La vida en la medina
Porqué el mar (2007), de Hakim Belabbes, sitúa su historia en la medina de Casablanca, donde Said vive junto a su madre en un entorno marcado por la rutina y la precariedad. Desde el inicio, la película construye un retrato íntimo de su día a día como pescador. Además, el mar aparece como un espacio constante en su vida, no solo como medio de subsistencia, sino también como símbolo de inquietud y misterio.
Visiones y obsesión
Sin embargo, la aparente normalidad de Said se ve alterada por una serie de visiones y pesadillas recurrentes. En ellas, una mujer desconocida se presenta de forma inquietante, generando en él una mezcla de atracción y desasosiego. De este modo, la figura femenina comienza a ocupar su mente hasta convertirse en una obsesión. Por ello, la frontera entre la realidad y lo imaginado se vuelve cada vez más difusa.
Trabajo y relaciones
Por otro lado, Said comparte su jornada laboral con Brahim y Hassan, compañeros de pesca con quienes mantiene una relación cercana. A lo largo del filme, estas interacciones revelan las dinámicas sociales del entorno. Asimismo, la historia se entrelaza con la vida personal de Brahim, ya que su hermana Hayat desarrolla sentimientos hacia Hassan. En consecuencia, surge una trama paralela que aporta nuevas tensiones emocionales.
Deseo y conflicto
Mientras tanto, las distintas relaciones entre los personajes van configurando un entramado de deseos no siempre correspondidos.

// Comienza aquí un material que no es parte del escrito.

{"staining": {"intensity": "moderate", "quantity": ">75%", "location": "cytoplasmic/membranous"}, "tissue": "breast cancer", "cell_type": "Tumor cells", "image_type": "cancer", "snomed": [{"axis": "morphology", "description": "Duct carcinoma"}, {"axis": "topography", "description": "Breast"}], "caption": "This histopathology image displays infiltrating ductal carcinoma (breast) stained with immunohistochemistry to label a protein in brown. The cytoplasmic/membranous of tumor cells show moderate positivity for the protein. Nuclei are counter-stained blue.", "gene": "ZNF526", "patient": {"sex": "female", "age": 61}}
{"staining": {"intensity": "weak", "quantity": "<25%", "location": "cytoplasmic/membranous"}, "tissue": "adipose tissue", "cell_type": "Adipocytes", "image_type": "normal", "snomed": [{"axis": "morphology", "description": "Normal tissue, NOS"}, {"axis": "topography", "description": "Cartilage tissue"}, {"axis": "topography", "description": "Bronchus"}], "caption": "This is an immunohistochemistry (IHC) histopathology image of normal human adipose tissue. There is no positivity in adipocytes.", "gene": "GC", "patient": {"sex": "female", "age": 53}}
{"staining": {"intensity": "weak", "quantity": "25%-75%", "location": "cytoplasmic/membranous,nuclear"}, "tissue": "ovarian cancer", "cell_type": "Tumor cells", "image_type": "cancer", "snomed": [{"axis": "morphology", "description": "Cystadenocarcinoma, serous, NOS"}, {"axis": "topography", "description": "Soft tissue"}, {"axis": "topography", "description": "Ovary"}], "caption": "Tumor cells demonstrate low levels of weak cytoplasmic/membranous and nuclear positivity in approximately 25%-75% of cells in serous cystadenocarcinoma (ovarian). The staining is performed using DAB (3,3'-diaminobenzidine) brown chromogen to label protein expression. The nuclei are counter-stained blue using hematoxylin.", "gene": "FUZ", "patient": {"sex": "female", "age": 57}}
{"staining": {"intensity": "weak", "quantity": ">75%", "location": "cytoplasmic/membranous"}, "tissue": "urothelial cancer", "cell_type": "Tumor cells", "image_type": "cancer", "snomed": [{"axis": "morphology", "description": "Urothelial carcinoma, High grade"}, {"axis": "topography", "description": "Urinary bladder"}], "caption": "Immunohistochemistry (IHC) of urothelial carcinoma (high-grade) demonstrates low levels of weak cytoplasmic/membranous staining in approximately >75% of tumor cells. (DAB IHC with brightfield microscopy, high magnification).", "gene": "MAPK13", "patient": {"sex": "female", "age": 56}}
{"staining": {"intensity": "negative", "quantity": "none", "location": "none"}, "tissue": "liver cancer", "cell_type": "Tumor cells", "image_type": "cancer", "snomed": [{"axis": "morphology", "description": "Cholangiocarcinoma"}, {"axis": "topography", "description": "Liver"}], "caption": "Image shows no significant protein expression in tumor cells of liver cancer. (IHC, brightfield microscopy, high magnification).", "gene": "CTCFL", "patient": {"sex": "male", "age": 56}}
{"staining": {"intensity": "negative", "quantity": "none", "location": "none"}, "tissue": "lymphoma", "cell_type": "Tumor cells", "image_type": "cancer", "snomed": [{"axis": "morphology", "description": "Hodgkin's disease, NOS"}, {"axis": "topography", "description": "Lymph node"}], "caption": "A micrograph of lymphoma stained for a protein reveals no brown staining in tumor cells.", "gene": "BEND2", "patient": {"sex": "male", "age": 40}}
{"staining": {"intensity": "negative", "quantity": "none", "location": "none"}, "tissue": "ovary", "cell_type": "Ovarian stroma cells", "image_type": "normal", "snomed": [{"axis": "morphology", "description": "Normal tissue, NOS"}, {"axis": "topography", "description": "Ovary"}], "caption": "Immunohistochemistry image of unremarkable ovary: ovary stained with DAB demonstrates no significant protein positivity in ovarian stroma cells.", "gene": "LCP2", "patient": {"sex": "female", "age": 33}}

Por un lado, la obsesión de Said lo aísla progresivamente; por otro lado, el vínculo entre Hayat y Hassan introduce una dimensión más tangible del amor. Sin embargo, ambas líneas narrativas convergen en una atmósfera de incertidumbre. Al mismo tiempo, el entorno refuerza una sensación de encierro emocional difícil de eludir.
El mar como enigma
Finalmente, el mar se consolida como un elemento central que atraviesa toda la narración. Por lo tanto, no solo actúa como escenario, sino también como metáfora de lo desconocido y lo inalcanzable. En consecuencia, la historia de Said se desarrolla entre lo real y lo simbólico, mostrando un viaje marcado por la obsesión y el deseo. En definitiva, la película construye una mirada poética sobre la inquietud interior y la búsqueda de sentido.